PROBLEM: Return every entry below word for word and leave out any picture.

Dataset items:
BEGIN

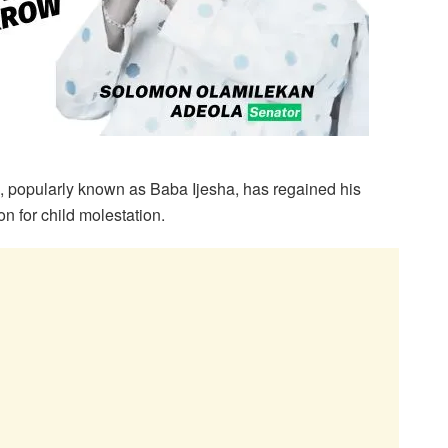
 popularly known as Baba Ijesha, has regained his
n for child molestation.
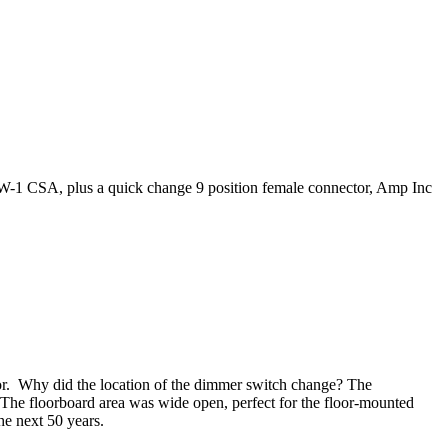
-1 CSA, plus a quick change 9 position female connector, Amp Inc
or. Why did the location of the dimmer switch change? The
 The floorboard area was wide open, perfect for the floor-mounted
e next 50 years.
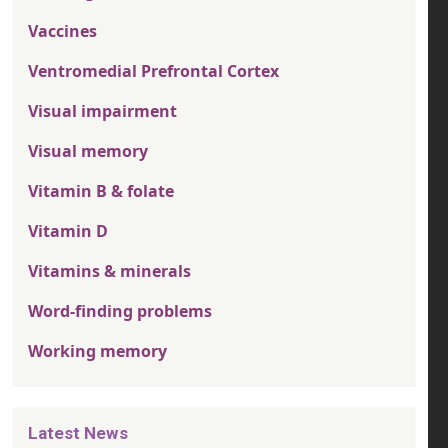
Vaccines
Ventromedial Prefrontal Cortex
Visual impairment
Visual memory
Vitamin B & folate
Vitamin D
Vitamins & minerals
Word-finding problems
Working memory
Latest News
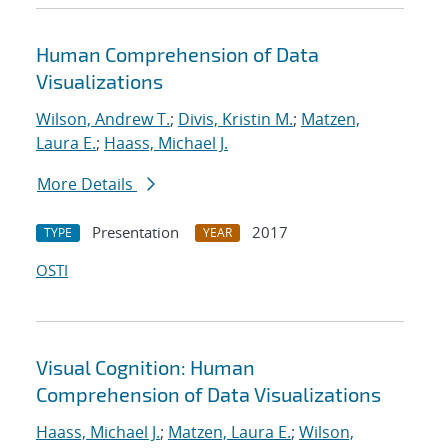
Human Comprehension of Data
Visualizations
Wilson, Andrew T.
;
Divis, Kristin M.
;
Matzen,
Laura E.
;
Haass, Michael J.
More Details
Presentation
2017
TYPE
YEAR
OSTI
Visual Cognition: Human
Comprehension of Data Visualizations
Haass, Michael J.
;
Matzen, Laura E.
;
Wilson,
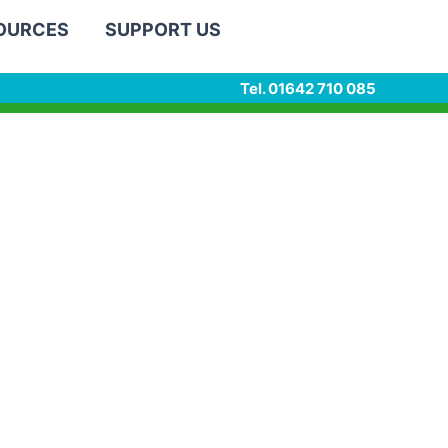
SOURCES
SUPPORT US
Tel. 01642 710 085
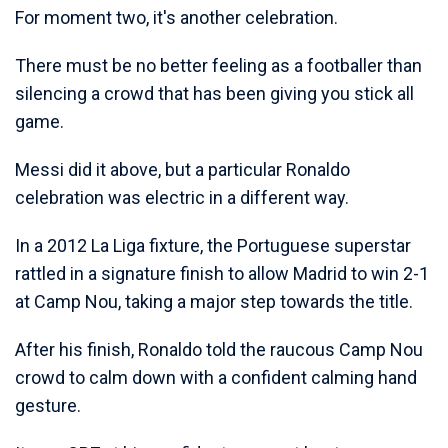
For moment two, it's another celebration.
There must be no better feeling as a footballer than
silencing a crowd that has been giving you stick all
game.
Messi did it above, but a particular Ronaldo
celebration was electric in a different way.
In a 2012 La Liga fixture, the Portuguese superstar
rattled in a signature finish to allow Madrid to win 2-1
at Camp Nou, taking a major step towards the title.
After his finish, Ronaldo told the raucous Camp Nou
crowd to calm down with a confident calming hand
gesture.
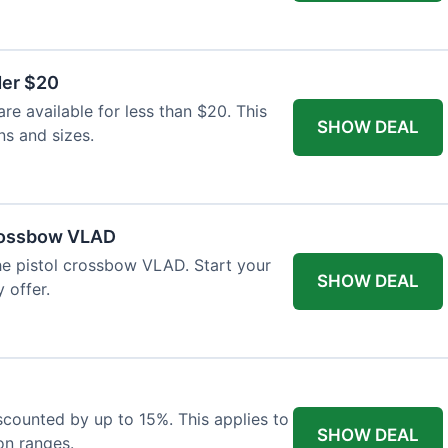
der $20
re available for less than $20. This
SHOW DEAL
ns and sizes.
Crossbow VLAD
the pistol crossbow VLAD. Start your
SHOW DEAL
 offer.
iscounted by up to 15%. This applies to
SHOW DEAL
on ranges.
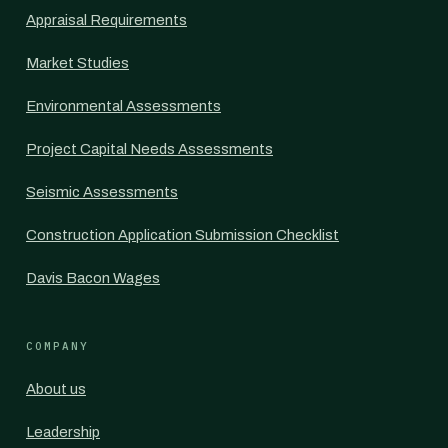
Appraisal Requirements
Market Studies
Environmental Assessments
Project Capital Needs Assessments
Seismic Assessments
Construction Application Submission Checklist
Davis Bacon Wages
COMPANY
About us
Leadership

END

RESPONSE AREA:
 popularly known as Baba Ijesha, has regained his
n for child molestation.
-1 CSA, plus a quick change 9 position female connector, Amp Inc
or. Why did the location of the dimmer switch change? The
 The floorboard area was wide open, perfect for the floor-mounted
e next 50 years.
Vaccines
Ventromedial Prefrontal Cortex
Visual impairment
Visual memory
Vitamin B & folate
Vitamin D
Vitamins & minerals
Word-finding problems
Working memory
Latest News
Human Comprehension of Data
Visualizations
Wilson, Andrew T.
;
Divis, Kristin M.
;
Matzen,
Laura E.
;
Haass, Michael J.
More Details
Presentation
2017
TYPE
YEAR
OSTI
Visual Cognition: Human
Comprehension of Data Visualizations
Haass, Michael J.
;
Matzen, Laura E.
;
Wilson,
SOURCES
SUPPORT US
Tel. 01642 710 085
For moment two, it's another celebration.
There must be no better feeling as a footballer than
silencing a crowd that has been giving you stick all
game.
Messi did it above, but a particular Ronaldo
celebration was electric in a different way.
In a 2012 La Liga fixture, the Portuguese superstar
rattled in a signature finish to allow Madrid to win 2-1
at Camp Nou, taking a major step towards the title.
After his finish, Ronaldo told the raucous Camp Nou
crowd to calm down with a confident calming hand
gesture.
der $20
re available for less than $20. This
SHOW DEAL
ns and sizes.
Crossbow VLAD
the pistol crossbow VLAD. Start your
SHOW DEAL
 offer.
iscounted by up to 15%. This applies to
SHOW DEAL
on ranges.
Appraisal Requirements
Market Studies
Environmental Assessments
Project Capital Needs Assessments
Seismic Assessments
Construction Application Submission Checklist
Davis Bacon Wages
COMPANY
About us
Leadership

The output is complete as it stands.